But the modern-day pulp writers are attempting to present a new face.  Pro Se Productions, one of the new pulp fiction publishers, is leading the charge with the publication of Black Pulp, an anthology featuring a number of established and independent authors penning pulp stories, but with black protagonists.  The focus of this essay will be “Mtimu,” a story by Charles R. Saunders, and a comparison of that story with its obvious influence, Edgar Rice Burroughs’ Tarzan of the Apes.  Like Tarzan, Mtimu was raised in the jungles of “Darkest Africa,” but there are a number of differences between the two, the most obvious one being their race. 
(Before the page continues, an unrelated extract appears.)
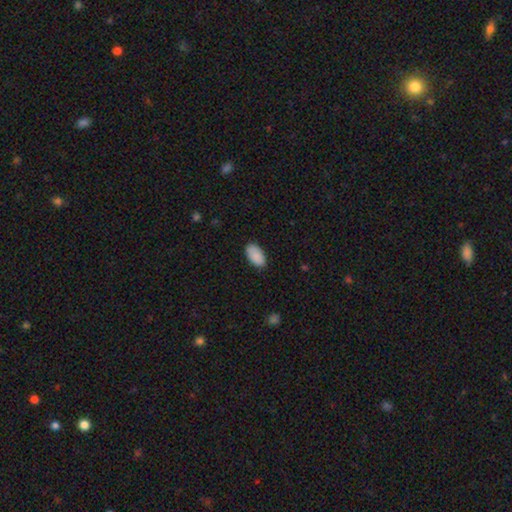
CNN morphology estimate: smooth_or_featured: smooth (p=0.89) [alt: star or artifact p=0.07]
how_rounded: in between (p=0.95) [alt: round p=0.03]
merging: none (p=0.83) [alt: minor disturbance p=0.13]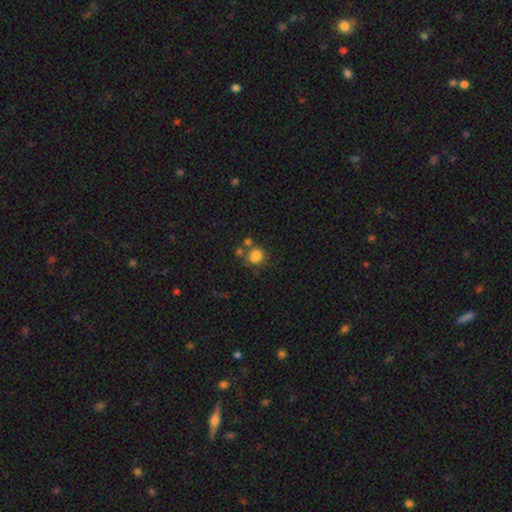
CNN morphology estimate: Overall: smooth (74%). How rounded: round (77%). Merging: none (48%; merger 27%).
Tarzan of the Apes and Burroughs’ successive novels feature some of the worst examples of racism in literature, and much has been written about them.  Despite being raised by apes, Tarzan nonetheless becomes incredibly civilized in a remarkably short amount of time.  Burroughs presents this as a condition of Tarzan’s lineage, being a descendant of English nobility, and John Newsinger has stated as much: “it is not Tarzan’s humanity that allows him to master his environment, but his English aristocratic heritage that runs in his blood and has been passed on by his forebears (60).  He discovers the cabin he and his parents lived in for a short period and becomes transfixed by the books his father had brought from England.  Simply by studying the words, he learns to read, which Burroughs admits in the narration that this is “a task which might seem to you or me impossible” (Ch. 7).  After a few years, by the time he’s eighteen, Tarzan “read fluently and understood nearly all he read in the many and varied volumes on the shelves” (Ch. 9).  Newsinger writes of Tarzan: “To all intents and purposes, he is a wild beast, but somehow he manages to overcome his savage upbringing and eventually emerges a primitive but still recognizable English gentleman” (60). 
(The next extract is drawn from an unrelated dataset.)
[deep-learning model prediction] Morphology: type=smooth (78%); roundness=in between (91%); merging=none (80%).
Burroughs portrays Tarzan in stark contrast to the black characters in the book, in particular the Mbonga tribe, who are cannibalistic savages.  One of them, Kulonga, kills Kala, the ape who adopted Tarzan.  To avenge his adoptive mother, Tarzan stalks and lynches Kulonga.  Now presented with the opportunity to eat his prey, Tarzan hesitates.  “All he knew was that he could not eat the flesh of this black man, and thus hereditary instinct, ages old, usurped the functions of his untaught mind and saved him from transgressing a worldwide law of whose very existence he was ignorant” (Ch. 9).  Whereas the Mbongans are depicted as cannibals, Tarzan finds himself unable to partake in that same habit.  Jeff Berglund discusses this key difference between Tarzan and the Mbongans:

What impels him at this point more than anything, the narrator makes clear, is his inherited instinct for right and wrong.  His advanced Anglo-Saxon stock, which still courses through his arteries despite close to twenty years of jungle education, encodes for him a superior morality.  This Darwinian survival of the most moral is continually repeated throughout the later parts of the novel, particularly when Tarzan is faced with the rescue and protection of others like himself (58).
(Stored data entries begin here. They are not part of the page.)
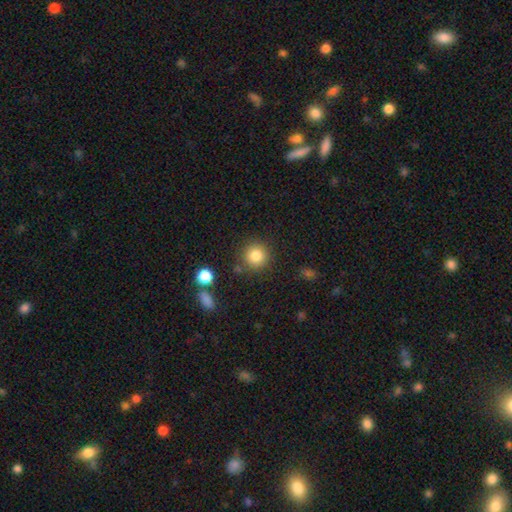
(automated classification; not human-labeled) Morphology: type=smooth (84%); roundness=round (93%); merging=none (84%).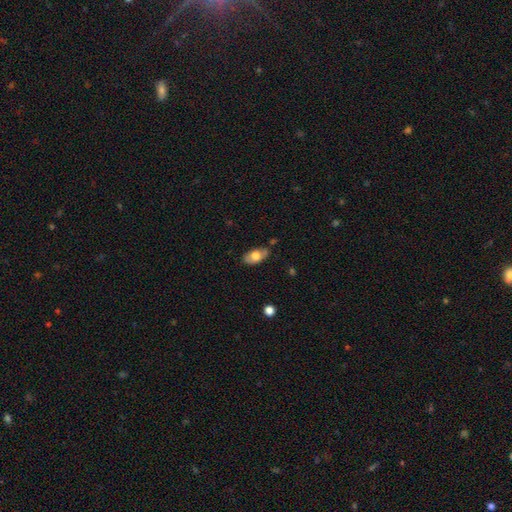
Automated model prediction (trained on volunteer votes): Morphology: type=smooth (67%); roundness=in between (91%); merging=none (70%).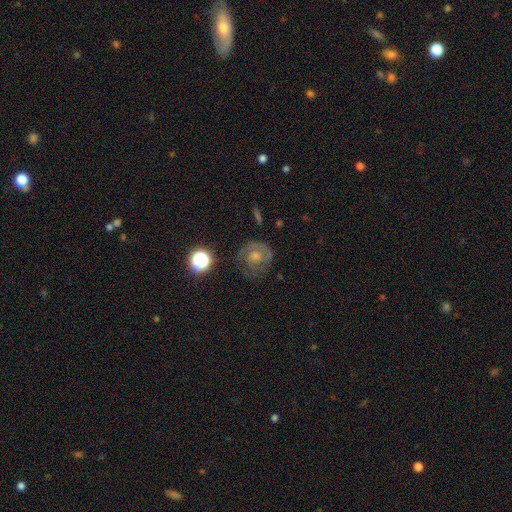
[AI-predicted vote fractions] smooth-or-featured: smooth: 47% | featured or disk: 42% | star or artifact: 11%
  merging: none: 61% | minor disturbance: 22% | major disturbance: 15% | merger: 2%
The white savage (Tarzan) is depicted as more civilized and moral than the black savages (the Mbongans).  Berglund notes that the only other black character in the book is Esmerelda, a servant of Jane’s.  But Esmerelda’s depiction is also stereotypical, “a heavy, buffoonish, hysterical mammy, the foil to Jane’s slender, beautiful, and proper white womanhood” (60).  Berglund also makes an interesting observation about Tarzan’s relationship with the Mbongans, the first humans he sees: “Why does Tarzan not write to the Mbongans? … Tarzan doesn’t hesitate for a second before scrawling a message to the whites who have ransacked his house.  If he intuits that writing is a product of humans, why does he refrain from using it with other humans?” (60).  This is an important feature, and Berglund is right to draw attention to it.  After Tarzan kills Kulonga, he clearly recognizes him as a man.  “Had not his books taught him that he was a man?  And was not The Archer a man, also?” (Burroughs Ch. 9).  As far as Tarzan’s experience is concerned, English is the only language of man, but he never attempts to use it with the Mbongans.  Instead, he steals from their village and terrorizes them, but when it comes time to face the whites, he is initially suspicious but quickly becomes a protector of them.

The message Tarzan writes to the whites is also worth noting: “This is the house of Tarzan, the killer of beasts and many black men” (Ch. 13).  Berglund points out the meaning of Tarzan’s name in the ape language: white skin.  Substituting that meaning for Tarzan’s name in the note and what we are left with is white skin is the killer of black men (68).  Despite their designation in the narration as human, the way Burroughs has Tarzan treat the black characters suggests that he views them as little more than animals.  Newsinger also notes the difference between the Mbongans and Tarzan on the subject of cannibalism and how it serves to set them apart:

Tarzan’s humanity is distinguished from that of the blacks.  Their humanity is of a lower order.  They are part of the African darkness, incapable of rising from it, at least through their own efforts. … They are, in fact, numbered among the jungle’s savage inhabitants, as part of the wildlife (62).

Esmerelda does not fare much better in this depiction, because she is nothing more than a servant and cannot do anything for herself.  In fact, she seems to need Jane more than Jane needs her and “Tarzan regards her as some sort of domesticated animal, as a pet black” (62).  Tarzan judges almost exclusively based on skin color, as proven in this exchange with Paul D’Arnot, the French Naval Officer whom Tarzan saves and who then tutors Tarzan in the ways of civilization:

“Maybe they are friends,” suggested D’Arnot.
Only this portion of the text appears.